Isto iniciou no verão de 92 mais ou menos e se prolongou por alguns anos, sempre no verão.Eu chegava lá, de bicicleta e ia direto pra área onde meu avô estava com o chimarrão que ele tinha feito as oito horas daquele dia e já tinha levado uns 5 litros de água, bem lavado mas, não fazia a mínima diferença. É que nem aquelas vezes que você convida um grande amigo pra tomar uma ceva mas, nem está afim de beber. Eu bebia o chimarrão e meu avô me contava uns causos. Causos estes que foram se repetindo ao longo dos anos pois muitas vezes ele fazia uma "refilmagem", uma "releitura" destas estórias. Claro que sempre que ele me perguntava eu nunca dizia "sim já me contou". Lembro em 94 quando tinha cabelos compridos e eu sabia que meu avô, nascido no início do século passado achava cabeludo maconheiro, marginal enfim. Ele sempre contava uma estória de um sobrinho, afilhado, algo assim que era cabeludo e, ele falava muito mal do cara. Dae depois de malhar o cara por 20 minutos, ele se lembrava q eu também tinha cabelos compridos e dae falava "ahh mas o cabelo dele não era como o teu e tal", como se isto me tornasse um tipo diferente de maconheiro, na sua visão.

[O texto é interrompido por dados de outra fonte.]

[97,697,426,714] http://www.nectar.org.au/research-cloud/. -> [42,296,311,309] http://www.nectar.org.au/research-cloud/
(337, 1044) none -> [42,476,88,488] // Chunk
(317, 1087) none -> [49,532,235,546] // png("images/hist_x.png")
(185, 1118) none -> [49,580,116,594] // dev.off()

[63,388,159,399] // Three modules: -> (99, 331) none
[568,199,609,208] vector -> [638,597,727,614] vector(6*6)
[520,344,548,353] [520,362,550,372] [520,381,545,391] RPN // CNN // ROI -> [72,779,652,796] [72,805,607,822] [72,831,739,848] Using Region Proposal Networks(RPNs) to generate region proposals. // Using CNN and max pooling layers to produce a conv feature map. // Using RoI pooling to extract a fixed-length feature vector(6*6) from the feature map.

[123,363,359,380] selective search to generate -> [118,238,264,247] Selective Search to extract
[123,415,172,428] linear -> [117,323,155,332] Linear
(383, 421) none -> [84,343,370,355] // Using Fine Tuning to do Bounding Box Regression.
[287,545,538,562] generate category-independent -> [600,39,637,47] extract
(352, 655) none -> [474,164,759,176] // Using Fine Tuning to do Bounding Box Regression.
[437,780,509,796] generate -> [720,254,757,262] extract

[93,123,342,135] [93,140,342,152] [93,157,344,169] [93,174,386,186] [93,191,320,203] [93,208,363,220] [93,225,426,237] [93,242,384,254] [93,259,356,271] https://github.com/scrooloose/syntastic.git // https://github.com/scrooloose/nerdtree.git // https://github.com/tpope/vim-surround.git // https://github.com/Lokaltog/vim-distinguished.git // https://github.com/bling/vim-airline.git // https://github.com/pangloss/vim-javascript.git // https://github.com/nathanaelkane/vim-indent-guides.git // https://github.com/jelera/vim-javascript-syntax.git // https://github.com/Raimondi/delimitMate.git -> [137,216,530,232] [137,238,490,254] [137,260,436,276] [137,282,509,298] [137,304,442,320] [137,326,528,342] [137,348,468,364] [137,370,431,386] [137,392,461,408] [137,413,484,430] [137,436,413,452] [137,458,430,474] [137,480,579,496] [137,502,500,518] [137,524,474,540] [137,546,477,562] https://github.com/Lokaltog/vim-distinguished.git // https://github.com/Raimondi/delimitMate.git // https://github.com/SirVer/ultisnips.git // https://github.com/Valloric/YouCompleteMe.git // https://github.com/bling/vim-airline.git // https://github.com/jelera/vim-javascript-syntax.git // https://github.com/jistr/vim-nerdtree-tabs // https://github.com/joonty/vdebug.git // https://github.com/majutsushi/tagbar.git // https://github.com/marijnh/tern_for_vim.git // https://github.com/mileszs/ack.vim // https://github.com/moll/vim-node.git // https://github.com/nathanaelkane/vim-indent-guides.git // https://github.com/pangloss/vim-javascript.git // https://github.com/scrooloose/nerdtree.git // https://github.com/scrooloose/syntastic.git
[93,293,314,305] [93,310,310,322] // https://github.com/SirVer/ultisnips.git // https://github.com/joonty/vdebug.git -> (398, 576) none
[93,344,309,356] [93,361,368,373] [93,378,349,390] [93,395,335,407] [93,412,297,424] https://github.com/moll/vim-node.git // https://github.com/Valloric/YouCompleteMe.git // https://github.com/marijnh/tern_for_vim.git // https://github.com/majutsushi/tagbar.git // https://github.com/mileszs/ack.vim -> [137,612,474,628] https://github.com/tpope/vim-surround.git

Quando a minha avó terminava de cozinhar os 20 quilos de comida que fazia, somente para eu comer ela me chamava. As vezes, meu avô vinha junto e na primeira frase que ele falava ela já cortava ele dizendo "tá, agora ele é meu, tu já falou com ele demais". Sentava ao meu lado na mesa e ficava me olhando comer. E quando falo vinte quilos estou exagerando, um pouco, apenas um pouco porque ela fazia muuuita comida e tenho testemunhas disso. Uma vez levei o Tuchê junto e, juntos não conseguimos comer tudo. Minha avó falava muito e com todos. Muitas vezes ela dizia algo engraçado sem querer . Ela era um tanto inocente em algumas coisas. E ela falava comigo várias coisas e o que mais me emociona disso tudo é que eu era o único neto homem e, ela teve dois filhos homens e dava pra ver o quanto ela gostava de mim, o quanto me admirava em tudo que eu fizesse, era quase um culto. Depois de comer e conversar mais um pouco ia pra casa, de bicicleta quase morrendo, pesado mas feliz pela visita, para o que aquelas jantas faziam para mim e sobretudo para eles.
Hoje sinto muita saudade não do culto e da admiração dela para mim mas do simples fato de chegar na casa deles e eles estarem lá. Tomar aquele chimarrão altamente vencido e lavado, ouvir os causos já conhecidos do meu avô. Comer a comidinha maravilhosa da minha avó e ouvir ela contar as coisas dela, perguntar coisas, rir etc. Acho que até o tempero peculiar dela eu nunca mais encontrarei em lugar algum. Nem ela nem meu avô encontrarei a menos que esteja errado e dessa vez eu gostaria que estivesse.